Broker forecasts remain unusually wide, which is itself the signal. The World Gold Council's base case is rangebound through 2H26, with support around US$3,760 on any 10%+ drawdown. Canaccord just cut its long-term gold forecast 14.3% to US$4,747/oz — alongside a 20–22% haircut to ASX gold-miner price targets sector-wide, the more relevant number for our readers.

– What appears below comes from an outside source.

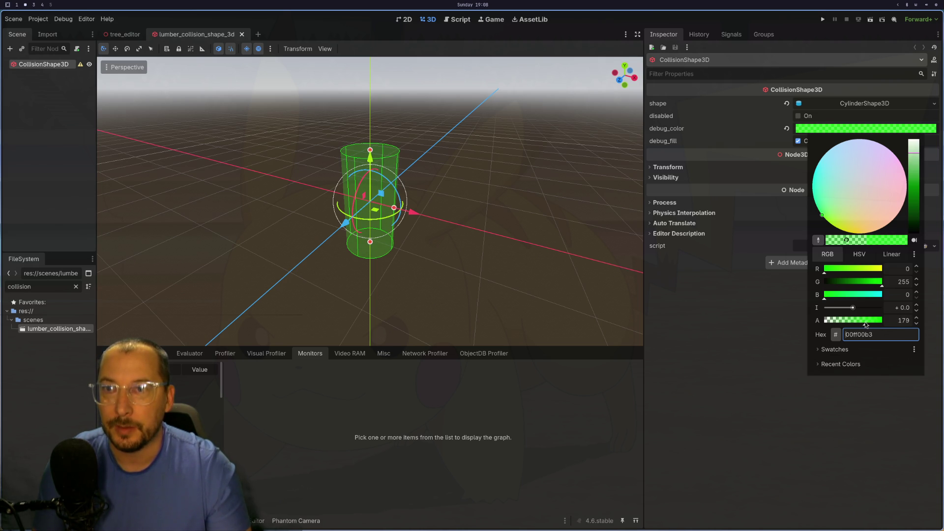
pyautogui.click(895, 320)
pyautogui.write('255/2')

The structural counterweight has just gained a new leg. China's central bank bought 14.93 tonnes in June — its largest monthly purchase since October 2023, and a 20th straight month of buying through the worst quarterly stretch since 2013. The pattern is the real story: purchases have accelerated roughly seven-fold since the start of the year (Jan–Feb combined ~70,000oz → March ~160,000oz → April ~260,000oz → May ~320,000oz → June's ~480,000oz), and critically, the buying kept accelerating through April and May even as the price rose — the behaviour of a deliberate reserve-policy decision, not opportunistic bargain-hunting.

Figure 1!

Hong Kong then launched its gold clearing system on 7 July. Read together, this isn't two developments — it's one: Beijing quietly builds the position while Hong Kong builds the public-facing infrastructure to eventually route gold futures delivery through Hong Kong vaults, settled in offshore RMB. An RMB internationalisation play wearing a gold-market-infrastructure costume. Whether this ultimately adds fuel to the structural bull case or a new layer of geopolitical volatility to the market depends entirely on how quickly Hong Kong converts scale into pricing power — London and New York still handle over 75% of daily volume between them.